• **Work order**
The reply must repeat the listing below exactly and carry none of its pictures.

• **Data for this exercise**

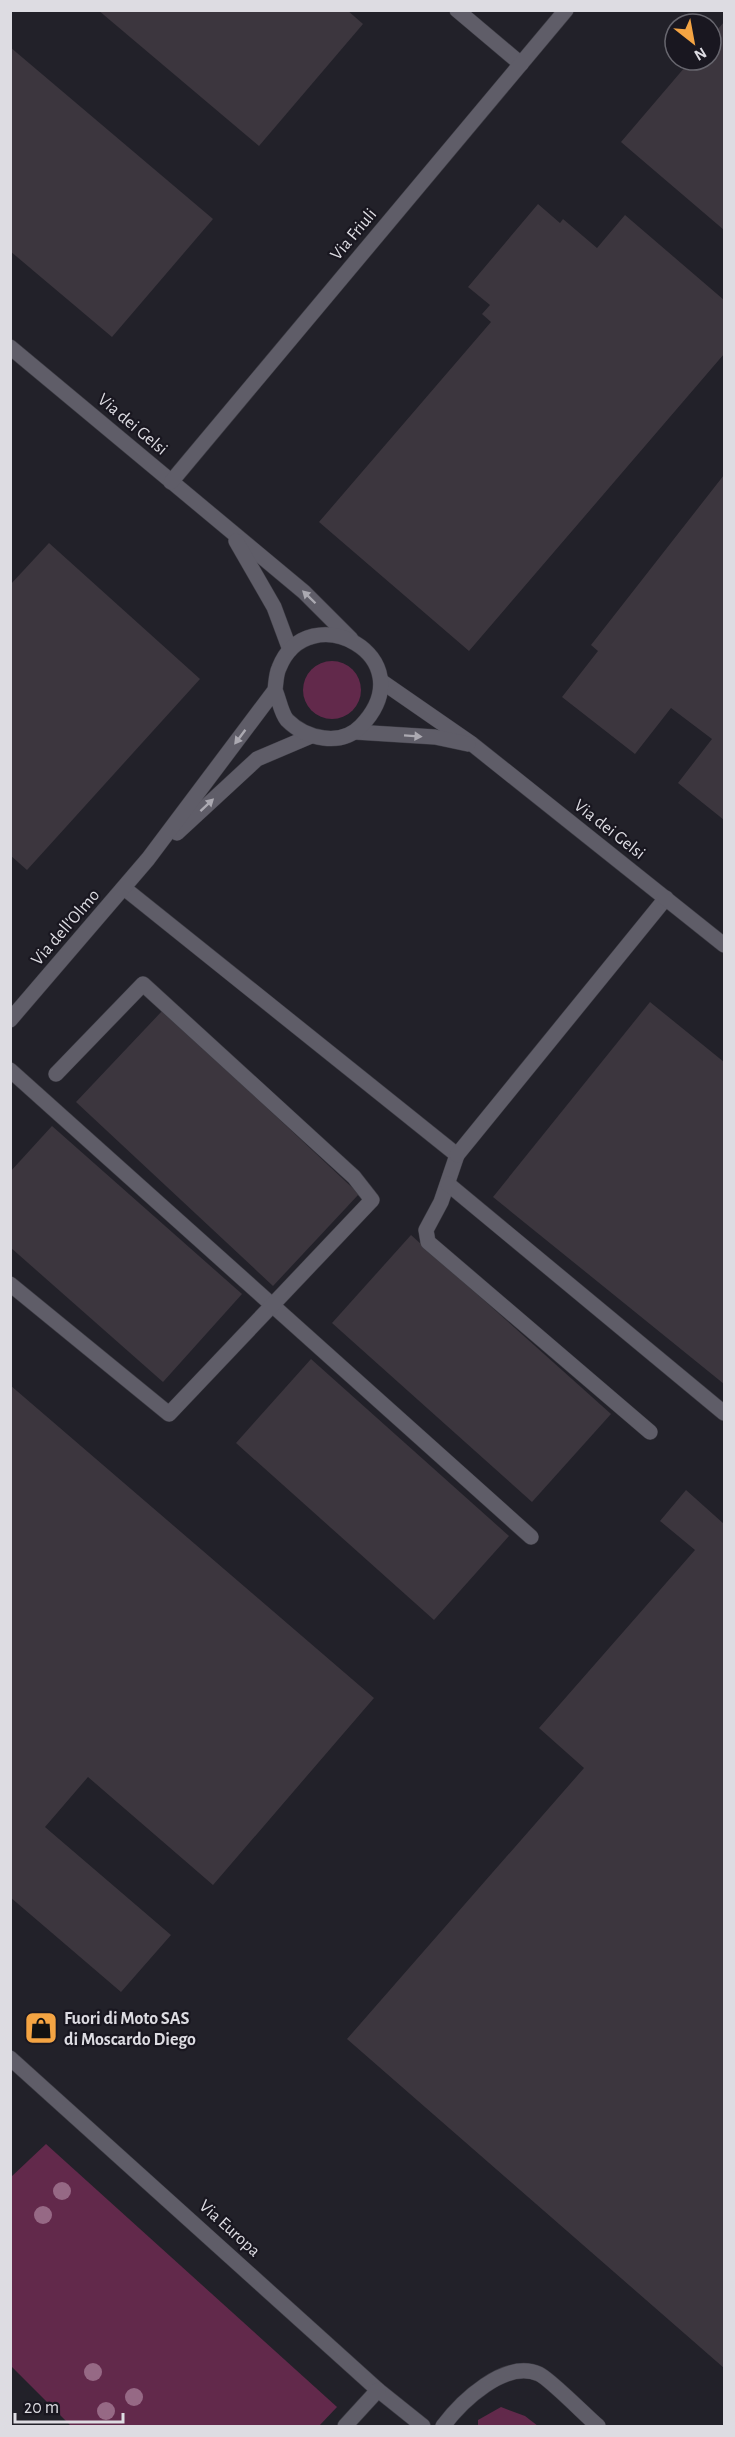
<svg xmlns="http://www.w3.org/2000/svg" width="735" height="2437" font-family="'Alegreya Sans',sans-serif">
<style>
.green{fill:#62294b}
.building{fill:#3c363e}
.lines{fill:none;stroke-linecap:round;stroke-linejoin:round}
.lane-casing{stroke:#3d3c44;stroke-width:16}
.street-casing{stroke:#3d3c44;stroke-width:16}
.lane{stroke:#5f5d68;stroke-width:15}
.street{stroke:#5f5d68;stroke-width:15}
.tree{fill:#966985}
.oneway{fill:#aba9b1}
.labels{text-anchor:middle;stroke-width:4.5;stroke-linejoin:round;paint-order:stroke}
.street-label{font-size:18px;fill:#dddce2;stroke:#191720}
.poi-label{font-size:18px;font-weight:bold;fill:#dddce2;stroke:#191720;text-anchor:start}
</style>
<rect width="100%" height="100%" fill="#222129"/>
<g class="green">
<circle cx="332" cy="690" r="29"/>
<path d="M 46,2144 L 337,2407 L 319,2426 L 71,2426 L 11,2366 L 11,2177 Z"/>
<path d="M 501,2407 L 525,2416 L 538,2426 L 478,2426 L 478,2420 Z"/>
</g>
<g class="building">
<path d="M 98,10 L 347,10 L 363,24 L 259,146 Z"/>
<path d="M 724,22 L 724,230 L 621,142 L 691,60 L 711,60 L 711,37 Z"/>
<path d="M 10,47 L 213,219 L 112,337 L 10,251 Z"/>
<path d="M 538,204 L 560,223 L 563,219 L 597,248 L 625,215 L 724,300 L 724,354 L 469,651 L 319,522 L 491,322 L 482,314 L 490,305 L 468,287 Z"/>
<path d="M 724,475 L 724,820 L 678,783 L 712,739 L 671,708 L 635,754 L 562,697 L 598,651 L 591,645 Z"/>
<path d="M 49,543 L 200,679 L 27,870 L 10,855 L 10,585 Z"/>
<path d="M 650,1002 L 724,1062 L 724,1384 L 493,1197 Z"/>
<path d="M 163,1010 L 359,1194 L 273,1286 L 76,1102 Z"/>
<path d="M 52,1126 L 242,1294 L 163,1382 L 10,1247 L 10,1172 Z"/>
<path d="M 411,1235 L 611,1414 L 532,1502 L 332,1323 Z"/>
<path d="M 311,1359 L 509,1536 L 434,1620 L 236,1443 Z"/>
<path d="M 10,1385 L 374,1698 L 213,1885 L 88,1777 L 45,1827 L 171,1935 L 121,1992 L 10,1897 Z"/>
<path d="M 686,1490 L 724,1524 L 724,2368 L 347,2039 L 584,1768 L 539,1728 L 695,1550 L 660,1521 Z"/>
</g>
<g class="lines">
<defs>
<g id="lane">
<path d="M 124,888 L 457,1155 L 441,1202 L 426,1230 L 428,1242 L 650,1432"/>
<path d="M 10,1070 L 531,1537"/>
<path d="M 457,1155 L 666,898"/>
<path d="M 448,1184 L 724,1413"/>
<path d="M 10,1284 L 169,1414 L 372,1200 L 354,1177 L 143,984 L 56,1074"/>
</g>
<g id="street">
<path d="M 457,10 L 521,64"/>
<path d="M 10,347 L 304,592 L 351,639"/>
<path d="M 171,482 L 566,10"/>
<path d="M 236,541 L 274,607 L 290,650"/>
<path d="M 381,681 L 472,744 L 724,945"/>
<path d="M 355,732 L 435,737 L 468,744"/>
<path d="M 177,833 L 257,759 L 311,736"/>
<path d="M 10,1020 L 148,859 L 275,690 C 276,683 276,674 279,668 C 308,594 427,657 361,726 C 341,747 306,739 287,720 C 281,713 279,699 275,690"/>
<path d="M 10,2058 L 378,2390 L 423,2426"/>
<path d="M 345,2426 L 378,2390"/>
<path d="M 443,2426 C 461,2402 505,2359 539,2374 C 550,2379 586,2416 598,2426"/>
</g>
</defs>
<use href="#lane" class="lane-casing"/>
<use href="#street" class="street-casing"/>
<use href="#lane" class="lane"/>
<use href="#street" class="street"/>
</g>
<g class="tree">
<circle cx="62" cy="2191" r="9"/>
<circle cx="43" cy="2215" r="9"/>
<circle cx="93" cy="2372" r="9"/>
<circle cx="134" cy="2397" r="9"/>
<circle cx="106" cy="2411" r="9"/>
</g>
<defs><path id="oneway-solid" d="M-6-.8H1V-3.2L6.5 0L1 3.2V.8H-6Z" transform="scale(1.5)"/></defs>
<g class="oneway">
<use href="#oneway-solid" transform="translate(309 597) rotate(-136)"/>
<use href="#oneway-solid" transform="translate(413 736) rotate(4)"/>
<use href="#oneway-solid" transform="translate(240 737) rotate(127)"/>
<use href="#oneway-solid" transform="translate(207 805) rotate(-43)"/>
</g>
<defs>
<symbol id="shop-square" viewBox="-11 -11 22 22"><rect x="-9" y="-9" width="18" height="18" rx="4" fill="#f4a443" stroke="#191720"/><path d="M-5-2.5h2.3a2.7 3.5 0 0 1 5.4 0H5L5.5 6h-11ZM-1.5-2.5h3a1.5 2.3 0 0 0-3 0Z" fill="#111"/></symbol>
</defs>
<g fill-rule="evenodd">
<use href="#shop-square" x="22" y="2009" width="38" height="38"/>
</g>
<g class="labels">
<g class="street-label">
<text transform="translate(353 234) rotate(-50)" y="6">Via Friuli</text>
<text transform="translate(133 424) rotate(40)" y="6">Via dei Gelsi</text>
<text transform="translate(610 829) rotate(38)" y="6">Via dei Gelsi</text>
<text transform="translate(65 927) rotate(-49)" y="6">Via dell'Olmo</text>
<text transform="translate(230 2228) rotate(42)" y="6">Via Europa</text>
</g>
<g class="poi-label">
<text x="64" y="2024">Fuori di Moto SAS<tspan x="64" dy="21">di Moscardo Diego</tspan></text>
</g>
</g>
<rect width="735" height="2437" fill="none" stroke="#dddce2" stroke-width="24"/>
<g transform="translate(693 42) rotate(149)"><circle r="28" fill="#191720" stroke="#67666e" stroke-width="1.5"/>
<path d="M0-4.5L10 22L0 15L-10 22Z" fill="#f4a443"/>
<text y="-9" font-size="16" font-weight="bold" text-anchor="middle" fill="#dddce2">N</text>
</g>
<path d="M15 2413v9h108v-9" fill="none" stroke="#dddce2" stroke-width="3"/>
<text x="24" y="2413" font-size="18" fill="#dddce2" stroke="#191720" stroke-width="4.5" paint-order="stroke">20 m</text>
</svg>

• **Exercise output**
<svg xmlns="http://www.w3.org/2000/svg" width="735" height="2437" font-family="'Alegreya Sans',sans-serif">
<style>
.green{fill:#62294b}
.building{fill:#3c363e}
.lines{fill:none;stroke-linecap:round;stroke-linejoin:round}
.lane-casing{stroke:#3d3c44;stroke-width:16}
.street-casing{stroke:#3d3c44;stroke-width:16}
.lane{stroke:#5f5d68;stroke-width:15}
.street{stroke:#5f5d68;stroke-width:15}
.tree{fill:#966985}
.oneway{fill:#aba9b1}
.labels{text-anchor:middle;stroke-width:4.5;stroke-linejoin:round;paint-order:stroke}
.street-label{font-size:18px;fill:#dddce2;stroke:#191720}
.poi-label{font-size:18px;font-weight:bold;fill:#dddce2;stroke:#191720;text-anchor:start}
</style>
<rect width="100%" height="100%" fill="#222129"/>
<g class="green">
<circle cx="332" cy="690" r="29"/>
<path d="M 46,2144 L 337,2407 L 319,2426 L 71,2426 L 11,2366 L 11,2177 Z"/>
<path d="M 501,2407 L 525,2416 L 538,2426 L 478,2426 L 478,2420 Z"/>
</g>
<g class="building">
<path d="M 98,10 L 347,10 L 363,24 L 259,146 Z"/>
<path d="M 724,22 L 724,230 L 621,142 L 691,60 L 711,60 L 711,37 Z"/>
<path d="M 10,47 L 213,219 L 112,337 L 10,251 Z"/>
<path d="M 538,204 L 560,223 L 563,219 L 597,248 L 625,215 L 724,300 L 724,354 L 469,651 L 319,522 L 491,322 L 482,314 L 490,305 L 468,287 Z"/>
<path d="M 724,475 L 724,820 L 678,783 L 712,739 L 671,708 L 635,754 L 562,697 L 598,651 L 591,645 Z"/>
<path d="M 49,543 L 200,679 L 27,870 L 10,855 L 10,585 Z"/>
<path d="M 650,1002 L 724,1062 L 724,1384 L 493,1197 Z"/>
<path d="M 163,1010 L 359,1194 L 273,1286 L 76,1102 Z"/>
<path d="M 52,1126 L 242,1294 L 163,1382 L 10,1247 L 10,1172 Z"/>
<path d="M 411,1235 L 611,1414 L 532,1502 L 332,1323 Z"/>
<path d="M 311,1359 L 509,1536 L 434,1620 L 236,1443 Z"/>
<path d="M 10,1385 L 374,1698 L 213,1885 L 88,1777 L 45,1827 L 171,1935 L 121,1992 L 10,1897 Z"/>
<path d="M 686,1490 L 724,1524 L 724,2368 L 347,2039 L 584,1768 L 539,1728 L 695,1550 L 660,1521 Z"/>
</g>
<g class="lines">
<defs>
<g id="lane">
<path d="M 124,888 L 457,1155 L 441,1202 L 426,1230 L 428,1242 L 650,1432"/>
<path d="M 10,1070 L 531,1537"/>
<path d="M 457,1155 L 666,898"/>
<path d="M 448,1184 L 724,1413"/>
<path d="M 10,1284 L 169,1414 L 372,1200 L 354,1177 L 143,984 L 56,1074"/>
</g>
<g id="street">
<path d="M 457,10 L 521,64"/>
<path d="M 10,347 L 304,592 L 351,639"/>
<path d="M 171,482 L 566,10"/>
<path d="M 236,541 L 274,607 L 290,650"/>
<path d="M 381,681 L 472,744 L 724,945"/>
<path d="M 355,732 L 435,737 L 468,744"/>
<path d="M 177,833 L 257,759 L 311,736"/>
<path d="M 10,1020 L 148,859 L 275,690 C 276,683 276,674 279,668 C 308,594 427,657 361,726 C 341,747 306,739 287,720 C 281,713 279,699 275,690"/>
<path d="M 10,2058 L 378,2390 L 423,2426"/>
<path d="M 345,2426 L 378,2390"/>
<path d="M 443,2426 C 461,2402 505,2359 539,2374 C 550,2379 586,2416 598,2426"/>
</g>
</defs>
<use href="#lane" class="lane-casing"/>
<use href="#street" class="street-casing"/>
<use href="#lane" class="lane"/>
<use href="#street" class="street"/>
</g>
<g class="tree">
<circle cx="62" cy="2191" r="9"/>
<circle cx="43" cy="2215" r="9"/>
<circle cx="93" cy="2372" r="9"/>
<circle cx="134" cy="2397" r="9"/>
<circle cx="106" cy="2411" r="9"/>
</g>
<defs><path id="oneway-solid" d="M-6-.8H1V-3.2L6.5 0L1 3.2V.8H-6Z" transform="scale(1.5)"/></defs>
<g class="oneway">
<use href="#oneway-solid" transform="translate(309 597) rotate(-136)"/>
<use href="#oneway-solid" transform="translate(413 736) rotate(4)"/>
<use href="#oneway-solid" transform="translate(240 737) rotate(127)"/>
<use href="#oneway-solid" transform="translate(207 805) rotate(-43)"/>
</g>
<defs>
<symbol id="shop-square" viewBox="-11 -11 22 22"><rect x="-9" y="-9" width="18" height="18" rx="4" fill="#f4a443" stroke="#191720"/><path d="M-5-2.5h2.3a2.7 3.5 0 0 1 5.4 0H5L5.5 6h-11ZM-1.5-2.5h3a1.5 2.3 0 0 0-3 0Z" fill="#111"/></symbol>
</defs>
<g fill-rule="evenodd">
<use href="#shop-square" x="22" y="2009" width="38" height="38"/>
</g>
<g class="labels">
<g class="street-label">
<text transform="translate(353 234) rotate(-50)" y="6">Via Friuli</text>
<text transform="translate(133 424) rotate(40)" y="6">Via dei Gelsi</text>
<text transform="translate(610 829) rotate(38)" y="6">Via dei Gelsi</text>
<text transform="translate(65 927) rotate(-49)" y="6">Via dell'Olmo</text>
<text transform="translate(230 2228) rotate(42)" y="6">Via Europa</text>
</g>
<g class="poi-label">
<text x="64" y="2024">Fuori di Moto SAS<tspan x="64" dy="21">di Moscardo Diego</tspan></text>
</g>
</g>
<rect width="735" height="2437" fill="none" stroke="#dddce2" stroke-width="24"/>
<g transform="translate(693 42) rotate(149)"><circle r="28" fill="#191720" stroke="#67666e" stroke-width="1.5"/>
<path d="M0-4.5L10 22L0 15L-10 22Z" fill="#f4a443"/>
<text y="-9" font-size="16" font-weight="bold" text-anchor="middle" fill="#dddce2">N</text>
</g>
<path d="M15 2413v9h108v-9" fill="none" stroke="#dddce2" stroke-width="3"/>
<text x="24" y="2413" font-size="18" fill="#dddce2" stroke="#191720" stroke-width="4.5" paint-order="stroke">20 m</text>
</svg>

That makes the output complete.